### About this task
Reproduce the rows from the beginning through the line containing "The answer is 70 (mph)", swapping "photograph" for "image" and leaving everything else unchanged. Omit the pictures from your answer.

(Material shown Opens)

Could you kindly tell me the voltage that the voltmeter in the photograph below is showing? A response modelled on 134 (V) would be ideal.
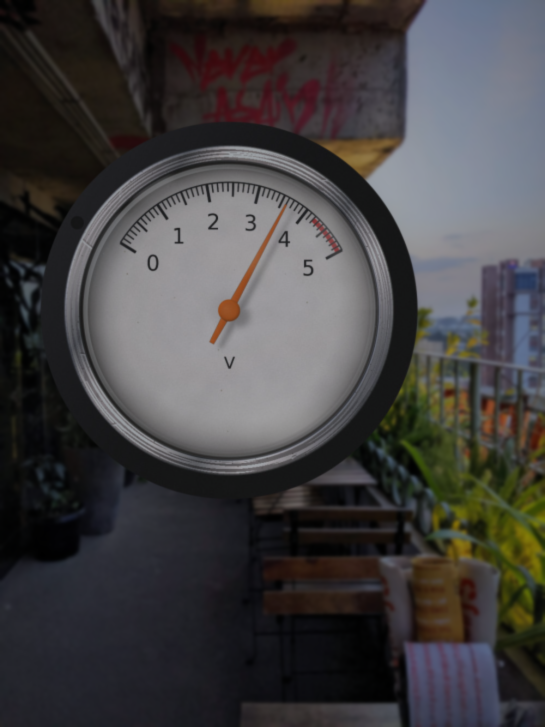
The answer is 3.6 (V)
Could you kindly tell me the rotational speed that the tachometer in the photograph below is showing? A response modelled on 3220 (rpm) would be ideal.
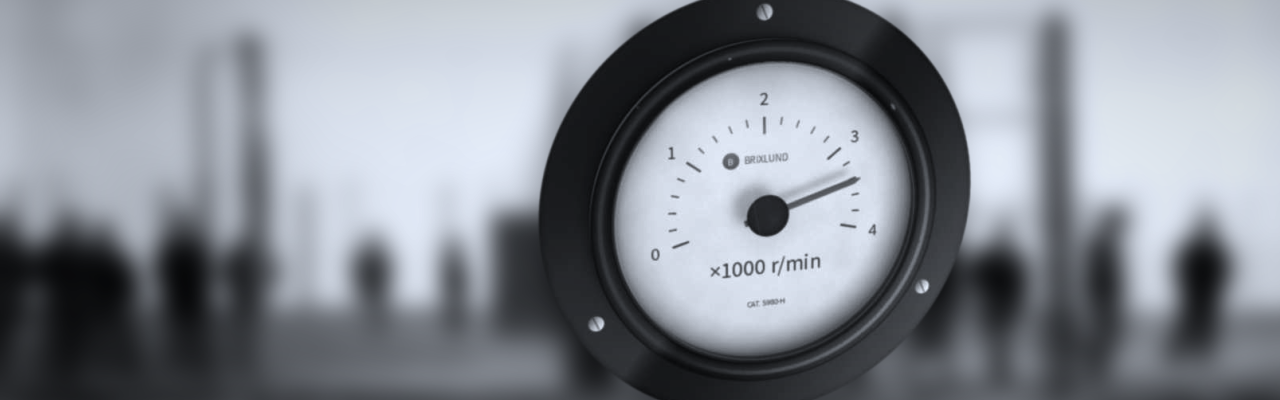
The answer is 3400 (rpm)
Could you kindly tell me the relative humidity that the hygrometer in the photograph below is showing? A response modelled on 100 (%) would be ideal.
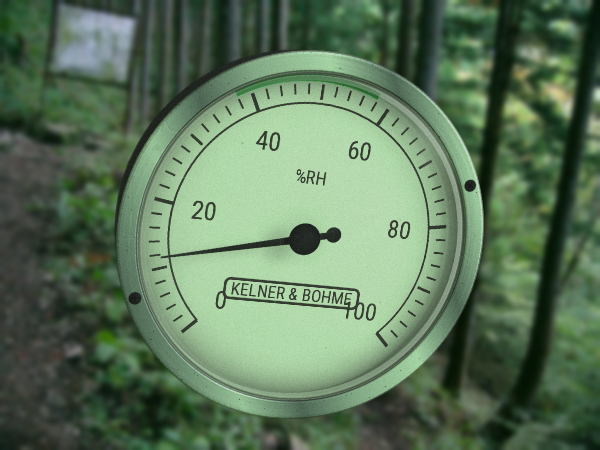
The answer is 12 (%)
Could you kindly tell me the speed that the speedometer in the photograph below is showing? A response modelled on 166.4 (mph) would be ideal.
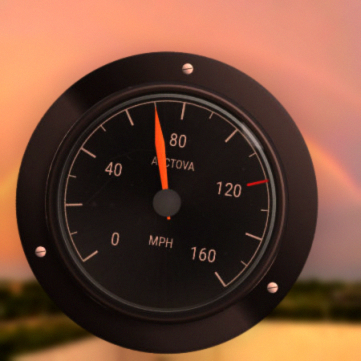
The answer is 70 (mph)
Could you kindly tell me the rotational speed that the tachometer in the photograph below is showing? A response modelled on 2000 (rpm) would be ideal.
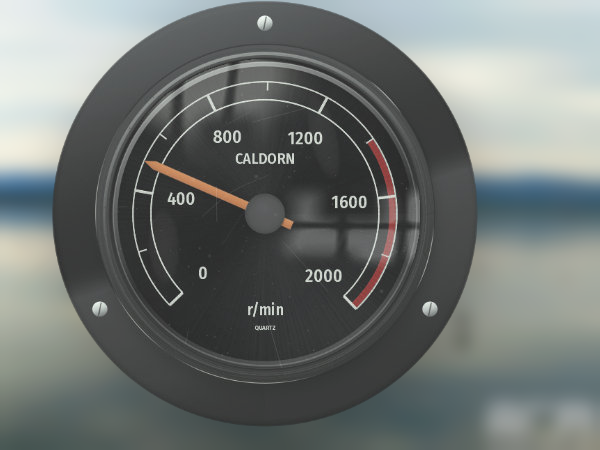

(Material shown Closes)

### Result
Could you kindly tell me the voltage that the voltmeter in the image below is showing? A response modelled on 134 (V) would be ideal.
The answer is 3.6 (V)
Could you kindly tell me the rotational speed that the tachometer in the image below is showing? A response modelled on 3220 (rpm) would be ideal.
The answer is 3400 (rpm)
Could you kindly tell me the relative humidity that the hygrometer in the image below is showing? A response modelled on 100 (%) would be ideal.
The answer is 12 (%)
Could you kindly tell me the speed that the speedometer in the image below is showing? A response modelled on 166.4 (mph) would be ideal.
The answer is 70 (mph)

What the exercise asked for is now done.